Récemment, le premier ministre Landry prenait l'engagement de fournir un médecin de famille à chaque Québécois d'ici à trois ans. Malheureusement, à cause de cette pénurie qui ne fera que s'aggraver avec l'accélération prévue des départs pour la retraite, à cause aussi des coûts élevés du financement de telles organisations, il y a lieu d'être très sceptique devant une telle promesse faite en même temps que l'annonce d'élections générales.
On le dit depuis longtemps, le Québec manque d'infirmières et de médecins. Les habitants des régions éloignées ont été les premiers à souffrir de cette pénurie, mais à mesure que le temps passe, le phénomène atteint les grands centres urbains comme Montréal. Selon les données de la Régie régionale publiées dans nos pages, 65 des 215 cliniques privées qui existaient en 1996 avaient fermé leurs portes quatre ans plus tard. Un phénomène qui s'est poursuivi depuis. Encore récemment, des centres de médecine générale aussi importants que la clinique Laënnec dans le nord de la ville, ont mis fin à leurs activités, reléguant les quelque 59 000 dossiers accumulés au statut d'archives.
Déjà, il y a quelques mois, Le Devoir révélait qu'il devenait de plus en plus difficile, voire impossible, de trouver un médecin de famille disponible. Pour les gens en bonne santé, l'inconvénient est mineur, mais pour les personnes âgées et les jeunes familles, cela devient un réel inconvénient. Il y a bien le «sans rendez-vous», mais là n'est certainement pas la solution.
Si autant de cliniques ferment leurs portes, c'est qu'il y a pénurie de jeunes médecins disponibles partout sur le territoire québécois, mais aussi des effets pervers générés par certaines mesures mises en place pour régler d'autres problèmes jugés plus criants, tels que le manque de médecins en région et dans les salles d'urgence. Ce qui démontre ce que nous savions déjà: il ne suffira pas de déplacer des médecins, il faudra aussi en former davantage.
Au début des années soixante, le Québec comptait le double de médecins comparativement à aujourd'hui, par tranche de 100 000 habitants. Présentement, il manque environ 1000 médecins. Ce qui explique un tel retournement des choses, c'est qu'on a cru pouvoir contrôler la hausse des coûts en limitant le nombre de ceux qui font passer des tests et qui prescrivent les médicaments. Il y a quelques années seulement, après avoir réduit le nombre d'étudiants admis dans les quatre facultés de médecine du Québec, on a même envisagé la fermeture complète de l'une d'elles.
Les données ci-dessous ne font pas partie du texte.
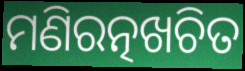
ମଣିରତ୍ନଖଚିତ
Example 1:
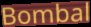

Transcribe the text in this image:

Bombal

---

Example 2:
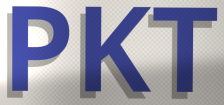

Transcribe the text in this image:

PKT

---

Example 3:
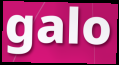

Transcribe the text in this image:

galo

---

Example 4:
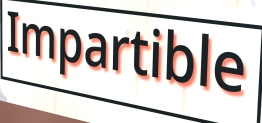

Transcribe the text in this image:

Impartible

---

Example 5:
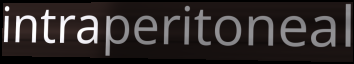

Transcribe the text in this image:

intraperitoneal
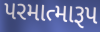
પરમાત્મારૂપ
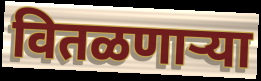
वितळणाऱ्या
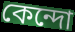
কেন্দো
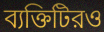
ব্যক্তিটিরও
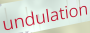
undulation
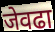
जेवढा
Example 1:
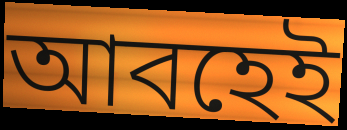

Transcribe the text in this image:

আবহেই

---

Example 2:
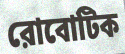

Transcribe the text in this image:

রোবোটিক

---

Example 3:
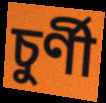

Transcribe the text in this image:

চুর্ণী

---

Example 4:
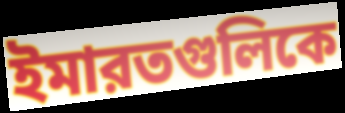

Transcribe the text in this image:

ইমারতগুলিকে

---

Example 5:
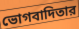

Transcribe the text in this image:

ভোগবাদিতার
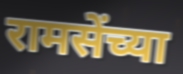
रामसेंच्या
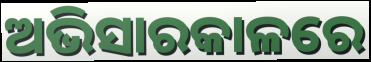
ଅଭିସାରକାଳରେ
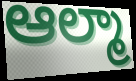
ఆల్మా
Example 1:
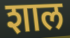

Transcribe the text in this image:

शाल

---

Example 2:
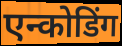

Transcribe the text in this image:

एन्कोडिंग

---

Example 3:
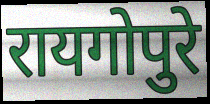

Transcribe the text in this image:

रायगोपुरे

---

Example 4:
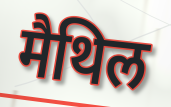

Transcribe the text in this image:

मैथिल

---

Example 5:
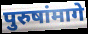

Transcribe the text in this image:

पुरुषांमागे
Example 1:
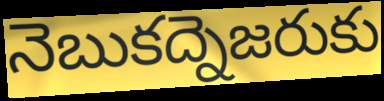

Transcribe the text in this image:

నెబుకద్నెజరుకు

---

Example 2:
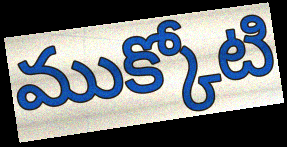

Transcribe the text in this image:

ముక్కోటి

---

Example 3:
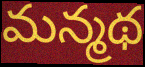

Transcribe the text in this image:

మన్మథ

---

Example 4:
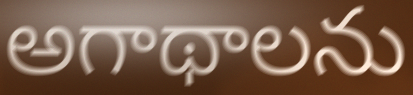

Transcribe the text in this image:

అగాథాలను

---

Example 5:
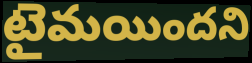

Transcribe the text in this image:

టైమయిందని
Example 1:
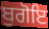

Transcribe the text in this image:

ਬੁਗੋਇ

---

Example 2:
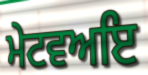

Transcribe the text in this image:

ਮੇਟਵਅਇ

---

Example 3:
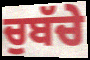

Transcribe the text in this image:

ਚੁਬੱਚੇ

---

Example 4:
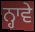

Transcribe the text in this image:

ਨ੍ਹਾਵੇ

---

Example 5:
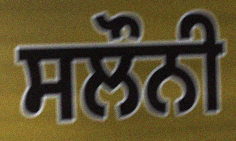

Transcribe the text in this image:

ਸਲੌਨੀ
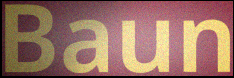
Baun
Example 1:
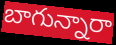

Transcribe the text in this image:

బాగున్నారా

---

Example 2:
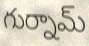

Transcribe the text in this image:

గుర్నామ్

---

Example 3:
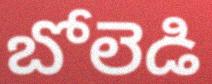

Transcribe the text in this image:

బోలెడి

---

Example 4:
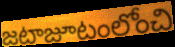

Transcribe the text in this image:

జటాజూటంలోంచి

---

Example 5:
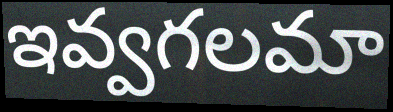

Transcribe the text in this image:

ఇవ్వగలమా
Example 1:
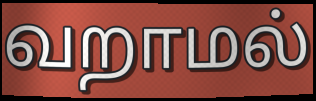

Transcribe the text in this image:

வறாமல்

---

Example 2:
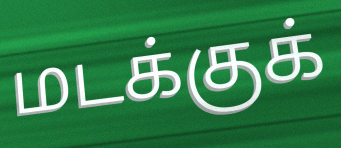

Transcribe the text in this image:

La pénurie de médecins n'est pas un phénomène exclusif au Québec, mais elle semble plus grave ici qu'ailleurs. Nos médecins sont de plus en plus souvent des femmes qui font moins d'heures que leurs collègues masculins et dont 1000 d'entre elles travaillent en CLSC où l'on soigne proportionnellement moins de patients qu'en cliniques privées. De plus, les médecins québécois prennent leur retraite plus tôt que leurs homologues canadiens, ce qui ne fait qu'aggraver la pénurie... surtout quand un gouvernement choisit de verser des dizaines de milliers de dollars à des praticiens actifs pour qu'ils abandonnent la profession, ce qui fut fait il y a quelques années afin de réduire les dépenses de l'État.
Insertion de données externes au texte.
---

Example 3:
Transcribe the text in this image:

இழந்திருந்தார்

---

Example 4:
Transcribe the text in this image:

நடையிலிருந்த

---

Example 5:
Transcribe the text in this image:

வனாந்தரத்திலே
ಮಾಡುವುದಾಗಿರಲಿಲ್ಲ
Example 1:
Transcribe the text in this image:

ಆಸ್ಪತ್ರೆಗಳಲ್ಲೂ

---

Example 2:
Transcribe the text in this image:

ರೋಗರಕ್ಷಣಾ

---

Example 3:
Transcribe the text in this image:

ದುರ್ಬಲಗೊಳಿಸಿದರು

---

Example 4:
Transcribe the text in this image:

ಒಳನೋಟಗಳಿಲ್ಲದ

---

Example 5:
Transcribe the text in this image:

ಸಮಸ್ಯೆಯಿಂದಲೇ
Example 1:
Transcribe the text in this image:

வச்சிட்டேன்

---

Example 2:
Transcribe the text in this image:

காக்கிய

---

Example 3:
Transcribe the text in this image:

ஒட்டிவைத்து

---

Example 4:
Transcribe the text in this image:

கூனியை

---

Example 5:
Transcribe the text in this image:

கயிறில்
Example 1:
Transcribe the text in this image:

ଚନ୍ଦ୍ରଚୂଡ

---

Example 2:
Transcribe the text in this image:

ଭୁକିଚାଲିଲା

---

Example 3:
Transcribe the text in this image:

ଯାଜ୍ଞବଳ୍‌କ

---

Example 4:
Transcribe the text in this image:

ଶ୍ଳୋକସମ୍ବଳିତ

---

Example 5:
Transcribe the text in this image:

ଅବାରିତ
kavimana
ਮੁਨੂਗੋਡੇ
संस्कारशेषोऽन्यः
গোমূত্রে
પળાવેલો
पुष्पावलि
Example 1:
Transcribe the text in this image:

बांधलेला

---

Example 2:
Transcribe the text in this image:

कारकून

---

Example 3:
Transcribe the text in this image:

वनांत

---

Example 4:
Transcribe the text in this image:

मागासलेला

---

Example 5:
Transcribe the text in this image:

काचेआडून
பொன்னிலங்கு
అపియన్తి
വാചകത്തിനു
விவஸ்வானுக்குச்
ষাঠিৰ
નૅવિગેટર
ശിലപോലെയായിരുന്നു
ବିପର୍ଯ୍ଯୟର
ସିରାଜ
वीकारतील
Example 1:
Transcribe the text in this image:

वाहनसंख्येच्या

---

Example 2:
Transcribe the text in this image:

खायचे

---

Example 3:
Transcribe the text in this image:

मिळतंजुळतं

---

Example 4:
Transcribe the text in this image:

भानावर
Récemment, le premier ministre Landry prenait l'engagement de fournir un médecin de famille à chaque Québécois d'ici à trois ans. Malheureusement, à cause de cette pénurie qui ne fera que s'aggraver avec l'accélération prévue des départs pour la retraite, à cause aussi des coûts élevés du financement de telles organisations, il y a lieu d'être très sceptique devant une telle promesse faite en même temps que l'annonce d'élections générales.